How to network with no connections
Finding a job is often as much about connections as qualifications. More than a third of jobs get filled by personal referrals. Obviously, meeting the right people can give your career a powerful boost. But doing that can be hard when you’re new in town, switching careers, or don’t have extensive family or alumni contacts (a situation I found myself in when I graduated from college back in the 1980s). Young people, women, and minorities can feel especially left out of the sorts of established networks that others rely on. So how do you network when you don’t already have connections?
Fear not. There is hope for the unconnected when it comes to building professional relationships.
Sharpen your profile
A LinkedIn profile is a must for a first-time networker. Kayla Lauricella, assistant director of career services at Fordham University in New York City, advises people to set one up early.
“Even if you’re not ready for the networking game yet, you can have an online presence,” Lauricella said. “When you are ready, it can be great for looking up people you are interested in, to discover mutual connections or interests.”
Eventually, you’ll want to reach out—i.e., send your potential contact a direct message. This can be scary, but you’ll get used to it. Be creative and bold. “You want to try to find something in common,” Lauricella said. The most obvious connections are a college or a friend in common, but there are other points of contact: “Maybe a cause you are both passionate about,” she added. If you see somebody who supports the ASPCA, for example, and you’re a passionate dog lover, that can help start a conversation. “Go for it,” she said. “The worst thing that can happen is you don’t hear back.”

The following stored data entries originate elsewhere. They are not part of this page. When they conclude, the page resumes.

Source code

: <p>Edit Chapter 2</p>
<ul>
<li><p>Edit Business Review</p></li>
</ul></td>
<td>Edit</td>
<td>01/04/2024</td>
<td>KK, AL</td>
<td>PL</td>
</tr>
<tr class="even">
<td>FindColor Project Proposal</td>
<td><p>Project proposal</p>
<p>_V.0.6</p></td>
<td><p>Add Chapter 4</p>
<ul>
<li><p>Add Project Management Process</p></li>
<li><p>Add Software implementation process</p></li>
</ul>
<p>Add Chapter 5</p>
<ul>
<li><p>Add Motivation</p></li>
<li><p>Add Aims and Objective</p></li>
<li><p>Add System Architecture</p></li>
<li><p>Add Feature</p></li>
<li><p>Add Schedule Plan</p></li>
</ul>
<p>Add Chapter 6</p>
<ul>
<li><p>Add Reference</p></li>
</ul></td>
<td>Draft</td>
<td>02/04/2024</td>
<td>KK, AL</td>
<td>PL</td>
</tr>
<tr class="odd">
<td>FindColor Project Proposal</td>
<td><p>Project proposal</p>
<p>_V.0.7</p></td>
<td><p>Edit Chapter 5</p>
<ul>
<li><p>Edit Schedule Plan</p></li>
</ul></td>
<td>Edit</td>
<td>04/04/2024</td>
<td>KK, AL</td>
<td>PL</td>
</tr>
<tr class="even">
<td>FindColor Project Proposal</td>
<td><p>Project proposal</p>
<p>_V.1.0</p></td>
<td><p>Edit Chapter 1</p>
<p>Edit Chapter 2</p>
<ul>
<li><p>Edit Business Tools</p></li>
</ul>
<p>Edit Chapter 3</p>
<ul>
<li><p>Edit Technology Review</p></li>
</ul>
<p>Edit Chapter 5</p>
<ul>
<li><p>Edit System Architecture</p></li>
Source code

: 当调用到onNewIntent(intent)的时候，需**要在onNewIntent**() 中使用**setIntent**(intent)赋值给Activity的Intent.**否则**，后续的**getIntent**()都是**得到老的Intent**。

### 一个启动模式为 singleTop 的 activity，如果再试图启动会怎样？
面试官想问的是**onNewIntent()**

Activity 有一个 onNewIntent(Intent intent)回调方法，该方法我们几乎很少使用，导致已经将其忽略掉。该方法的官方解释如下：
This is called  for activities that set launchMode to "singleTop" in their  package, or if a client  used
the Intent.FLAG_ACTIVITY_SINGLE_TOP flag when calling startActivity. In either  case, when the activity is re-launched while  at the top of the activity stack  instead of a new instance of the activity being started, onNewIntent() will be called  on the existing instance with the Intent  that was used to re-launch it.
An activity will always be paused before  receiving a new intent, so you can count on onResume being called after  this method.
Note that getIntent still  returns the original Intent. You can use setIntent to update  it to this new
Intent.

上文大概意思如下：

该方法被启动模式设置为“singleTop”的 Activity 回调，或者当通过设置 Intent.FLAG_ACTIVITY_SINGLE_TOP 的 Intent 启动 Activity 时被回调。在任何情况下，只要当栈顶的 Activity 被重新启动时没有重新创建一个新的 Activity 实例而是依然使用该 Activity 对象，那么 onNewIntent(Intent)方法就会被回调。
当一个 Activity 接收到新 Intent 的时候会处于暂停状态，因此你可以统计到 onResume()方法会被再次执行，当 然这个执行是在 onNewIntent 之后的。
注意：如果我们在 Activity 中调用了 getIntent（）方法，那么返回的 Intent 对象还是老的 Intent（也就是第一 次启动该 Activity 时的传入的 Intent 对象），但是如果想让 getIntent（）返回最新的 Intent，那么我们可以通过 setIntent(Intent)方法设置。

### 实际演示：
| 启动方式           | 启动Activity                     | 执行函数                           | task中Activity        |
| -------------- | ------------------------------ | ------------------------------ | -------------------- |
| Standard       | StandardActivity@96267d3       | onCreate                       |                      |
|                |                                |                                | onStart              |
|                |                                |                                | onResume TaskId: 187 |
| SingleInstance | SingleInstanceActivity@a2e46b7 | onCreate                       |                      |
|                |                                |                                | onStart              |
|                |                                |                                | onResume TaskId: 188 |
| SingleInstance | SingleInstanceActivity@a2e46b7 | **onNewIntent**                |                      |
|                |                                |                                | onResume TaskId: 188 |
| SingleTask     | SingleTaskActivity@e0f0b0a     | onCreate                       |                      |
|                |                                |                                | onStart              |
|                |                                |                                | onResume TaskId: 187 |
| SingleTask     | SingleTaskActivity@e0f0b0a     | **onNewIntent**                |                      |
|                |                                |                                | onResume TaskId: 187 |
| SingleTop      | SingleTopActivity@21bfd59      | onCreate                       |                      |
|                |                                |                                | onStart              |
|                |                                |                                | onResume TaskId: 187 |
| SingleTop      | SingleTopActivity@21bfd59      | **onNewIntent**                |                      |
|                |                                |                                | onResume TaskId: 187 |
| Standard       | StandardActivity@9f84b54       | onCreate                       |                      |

LinkedIn has made finding and reaching out to connections much easier. When I was in college, pre–social media, my dad and I went through back issues of my college’s alumni magazine and found people working in fields I was interested in. I mailed letters, which led to a handful of meetings, which led to a summer position and my first job out of college. It really paid off.
Patience is a virtue
Networking doesn’t always bear fruit right away. In fact, it can be helpful to set low expectations. You’re not going to get a response—much less a job—from the first person you contact on LinkedIn, or even the 10th. “Sometimes it’s a numbers game,” Lauricella said.
When you do get in touch with someone, don’t simply ask for a job, of course. Briefly introduce yourself and request a few minutes of the person’s time, face to face or on the phone, to learn more about their career path, their take on their field, their experience in their particular job. Maybe that person knows others you can talk to. One contact often leads to others, and before you know it, you’ve started to network.
And don’t overlook peers who are on a similar path to yours. They might not be in a position to help you now, but those relationships might prove crucial to your career down the road. And peers are much easier to talk to than busy higher-ups.
There’s no “I” in network
Remember, networking isn’t all about you. For a network to be really productive, it should run in more than one direction. If you see any way you can offer to help someone you’re networking with, suggest it. If you’re ever in a position to help someone else to make a networking connection, go for it. Aside from the good karma, this is a great way to strengthen your own network. (Being known as a “connector” is a great thing, and almost always pays off.) Plus, it can make networking feel more authentic, less intimidating, and even fun.
At the end of the day, making your way in a career is not all that different from so many other things in life—you can’t do it alone. Networking is just a way of acknowledging this fact.